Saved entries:
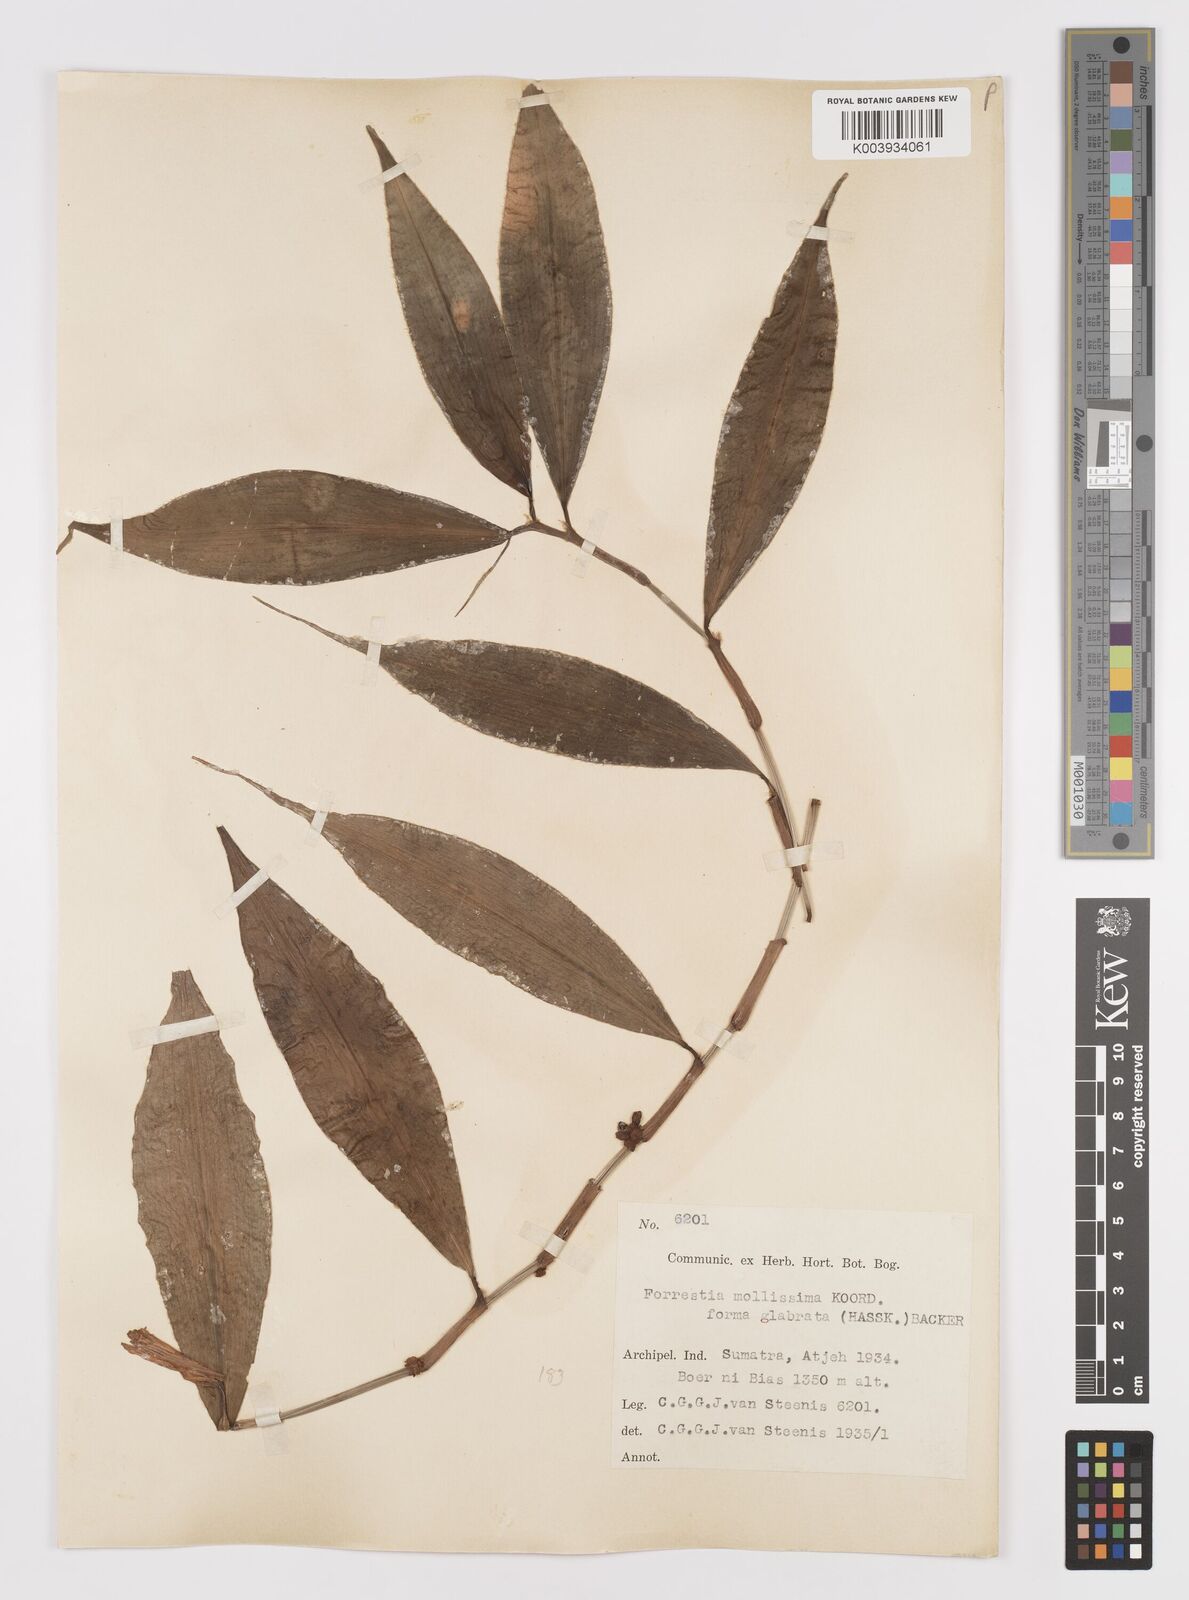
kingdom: Plantae
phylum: Tracheophyta
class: Liliopsida
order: Commelinales
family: Commelinaceae
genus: Amischotolype
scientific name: Amischotolype glabrata
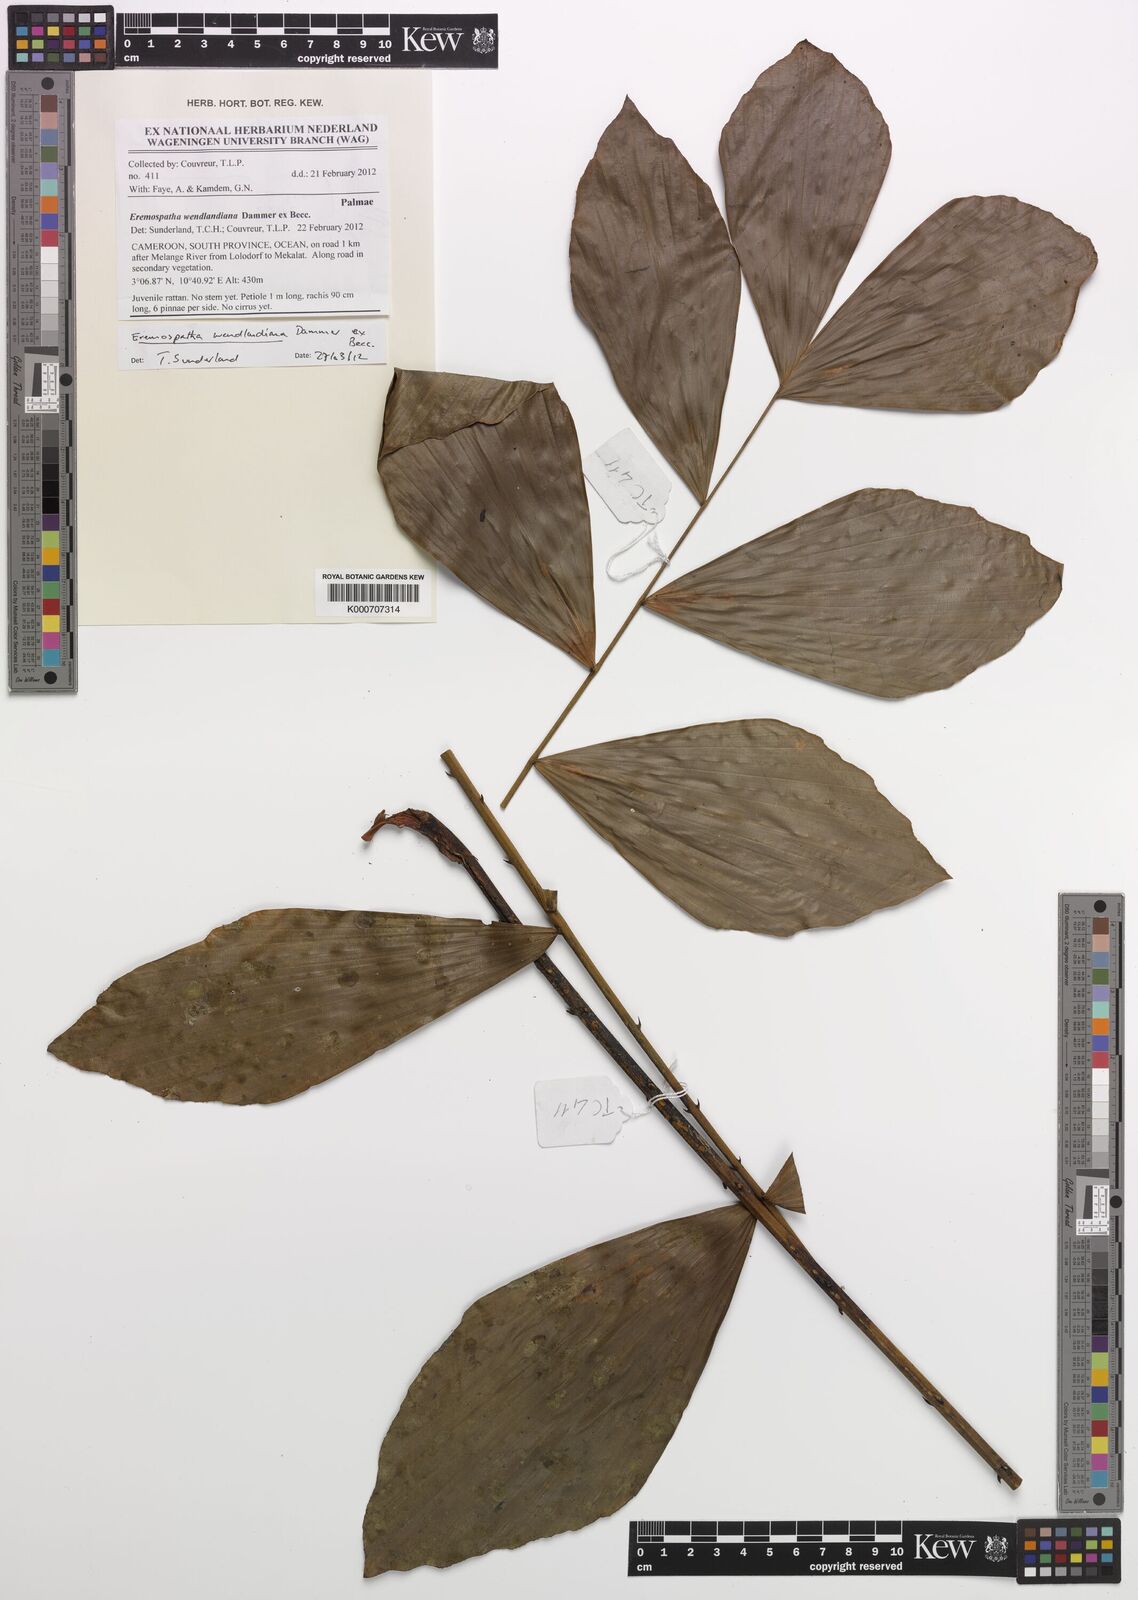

- What the task asks:
Please convert the lines in all the rows above into a JSON list of strings, one string per line, with blank lines skipped and the pictures left out.

- Answer:
[
  "kingdom: Plantae",
  "phylum: Tracheophyta",
  "class: Liliopsida",
  "order: Commelinales",
  "family: Commelinaceae",
  "genus: Amischotolype",
  "scientific name: Amischotolype glabrata"
]